What is the destiny of this patch?

My point is that:

  • Using X0 as destination is an encoding trick to save opcode space, there is no sense to expose it to higher levels, like DAG or MIR.
  • Machine instruction or DAG node which have X0 as destination register breaks DAG or MIR design, as such instruction actually is not a definitions for X0.

AArch64 has a pass that replaces defs with X0, AArch64DeadRegisterDefinitionsPass. This is how a subtract becomes a compare. So it is not unprecedented.

It looks like there is no alternative to dedicated instructions for writes to CSRs.

What do you think?

In order to model set rounding mode, don't we need the write_csr pseudo instruction to have an implicit def of FRMReg?

My point is that:

  • Using X0 as destination is an encoding trick to save opcode space, there is no sense to expose it to higher levels, like DAG or MIR.
  • Machine instruction or DAG node which have X0 as destination register breaks DAG or MIR design, as such instruction actually is not a definitions for X0.

AArch64 has a pass that replaces defs with X0, AArch64DeadRegisterDefinitionsPass. This is how a subtract becomes a compare. So it is not unprecedented.

Interesting pass. Thank you for the reference.

It sets xzr as destination and marks it as dead. The pass is executed relatively late, just before register allocator. Probably RISC-V could use similar technique.

In order to model set rounding mode, don't we need the write_csr pseudo instruction to have an implicit def of FRMReg?

There are many system registers, putting them all to implicit definitions of write_csr does not look a flexible solution. I think about setting implicit definitions manually, using addOperand somewhere after selection.

My point is that:

  • Using X0 as destination is an encoding trick to save opcode space, there is no sense to expose it to higher levels, like DAG or MIR.
  • Machine instruction or DAG node which have X0 as destination register breaks DAG or MIR design, as such instruction actually is not a definitions for X0.

AArch64 has a pass that replaces defs with X0, AArch64DeadRegisterDefinitionsPass. This is how a subtract becomes a compare. So it is not unprecedented.

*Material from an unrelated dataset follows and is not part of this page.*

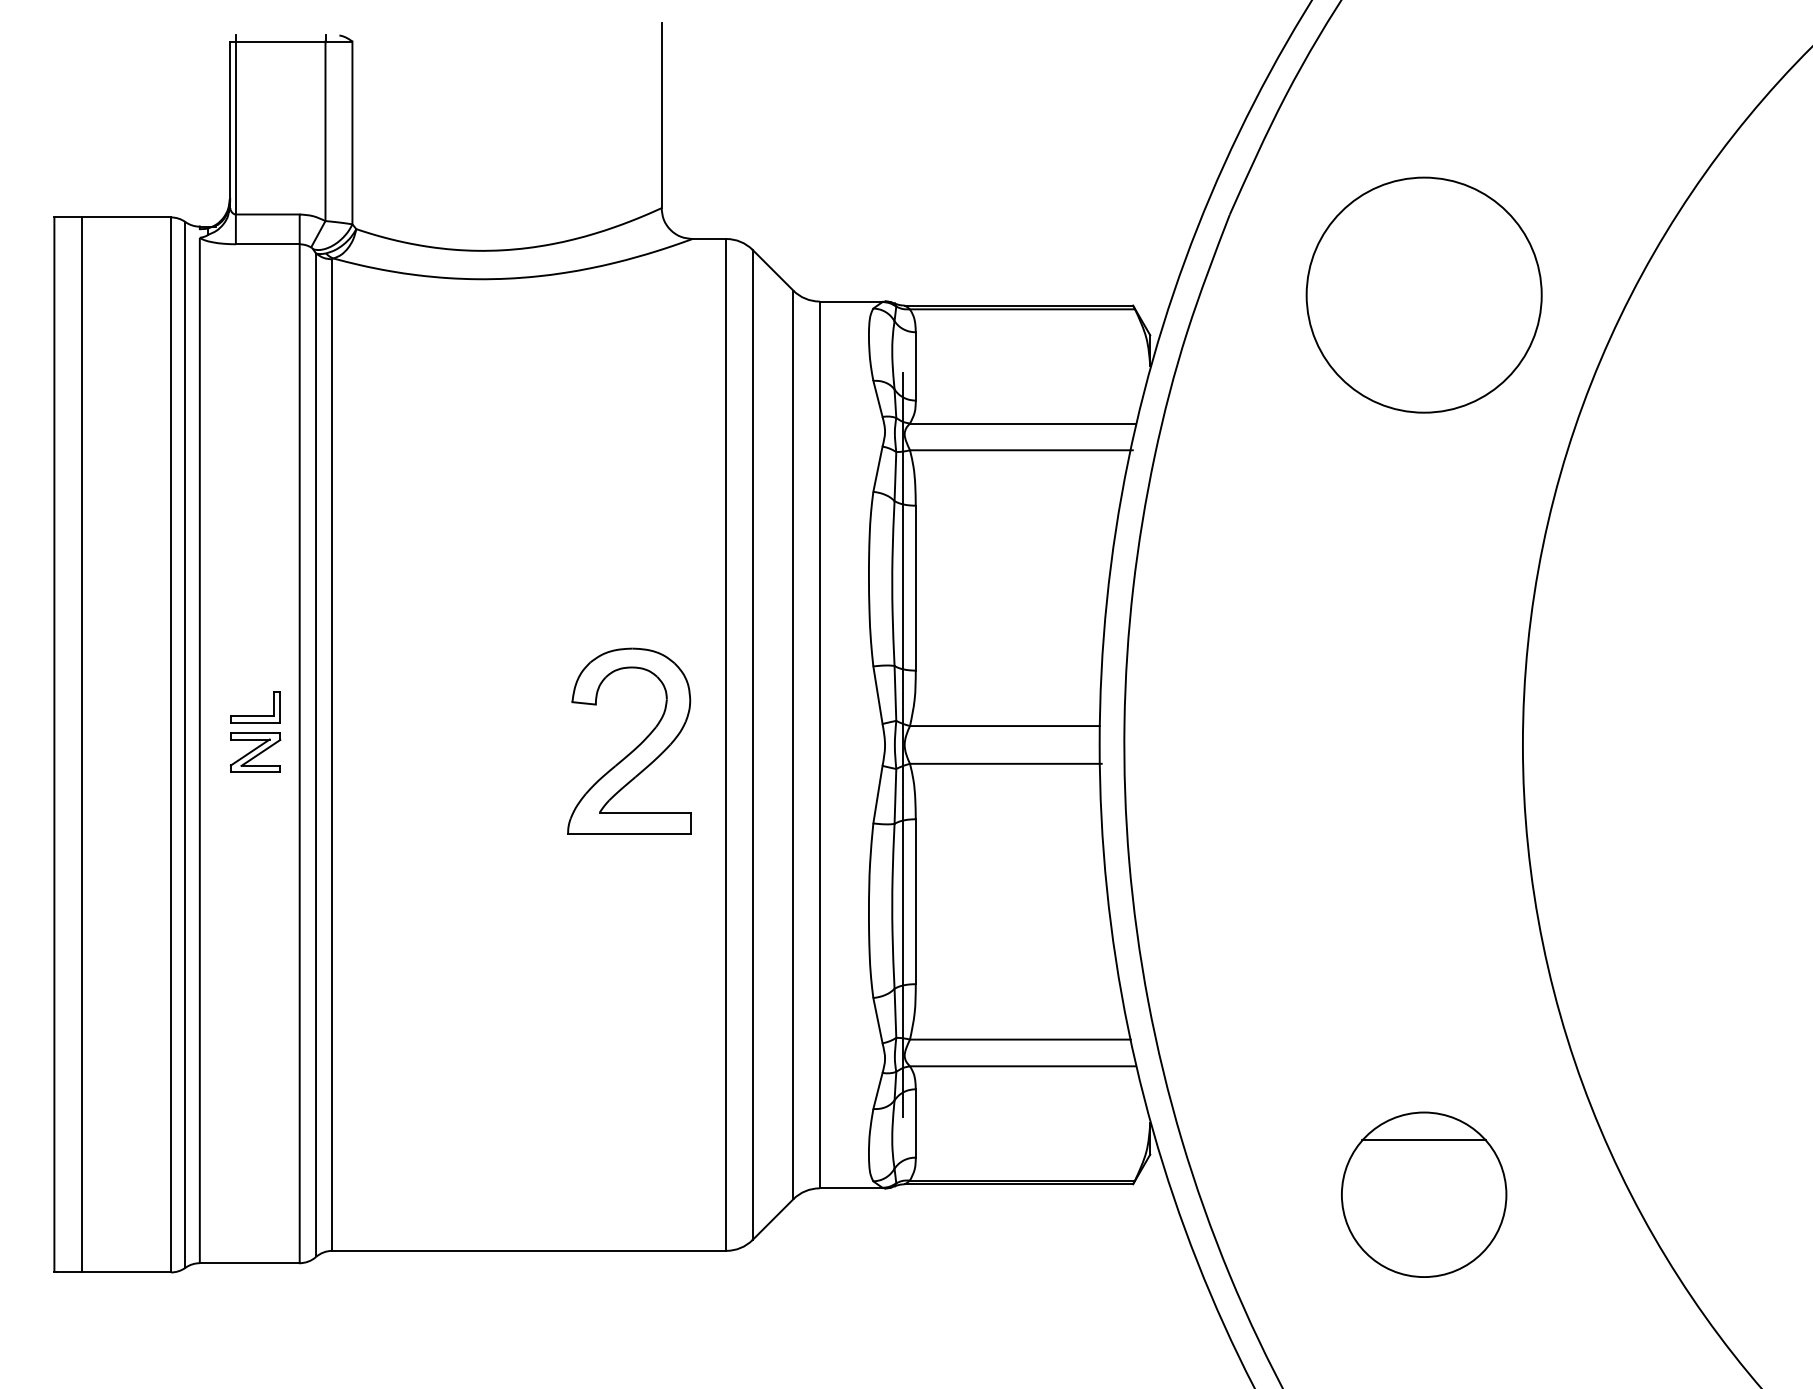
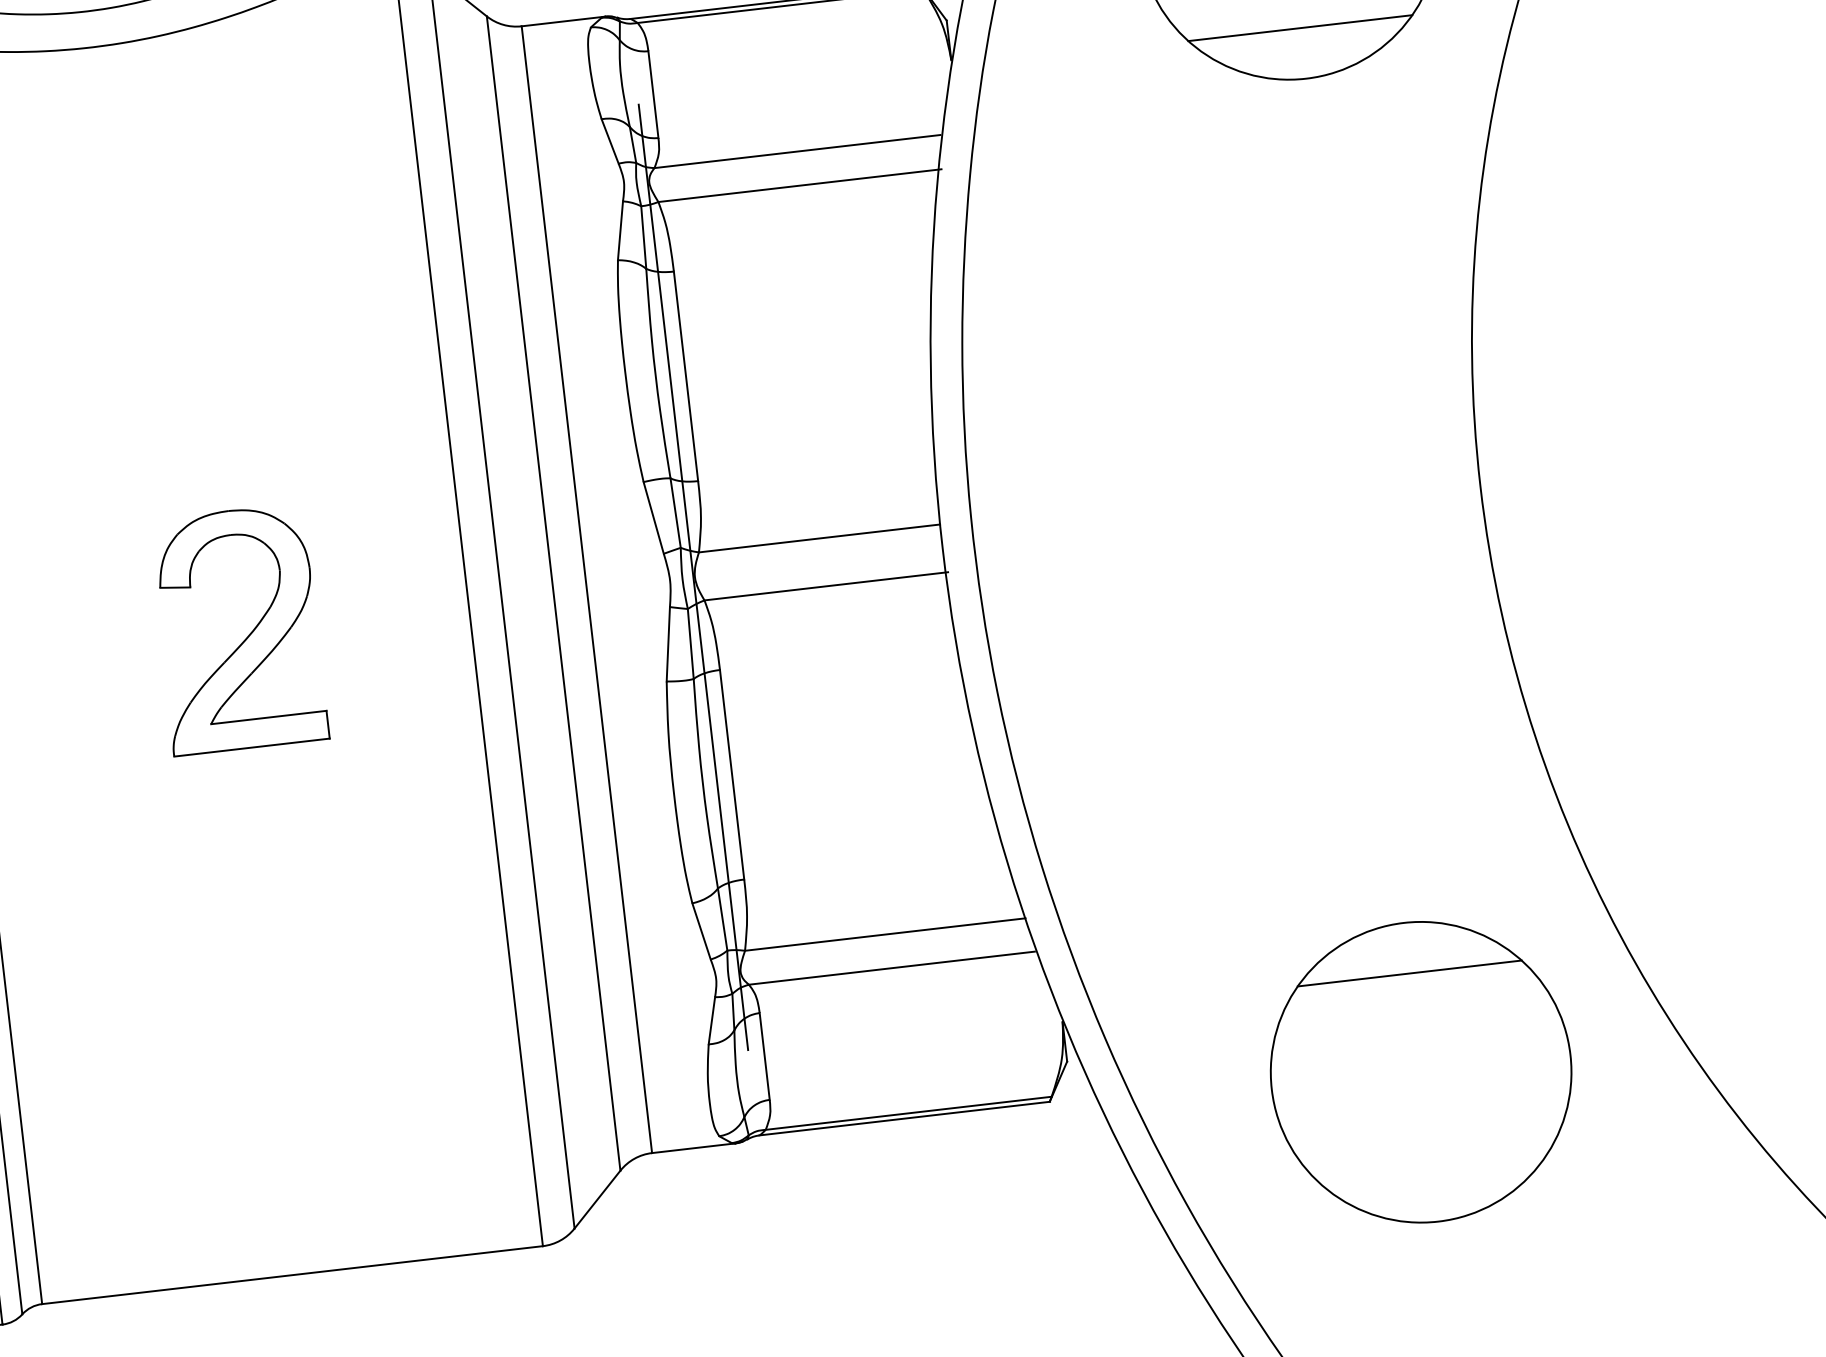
line: (1424, 372) -> (1300, 27), added
part: (636, 746) -> (248, 634), moved
part: (1423, 1194) -> (1420, 1072), size x1.43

Interesting pass. Thank you for the reference.

It sets xzr as destination and marks it as dead. The pass is executed relatively late, just before register allocator. Probably RISC-V could use similar technique.

In order to model set rounding mode, don't we need the write_csr pseudo instruction to have an implicit def of FRMReg?

There are many system registers, putting them all to implicit definitions of write_csr does not look a flexible solution. I think about setting implicit definitions manually, using addOperand somewhere after selection.

Or we have a pseudo instruction per system register that we care about updating. It's also possible we want to add scheduling information for writing specific CSRs.

An alternative implementation of the same functionality is provided in D98936.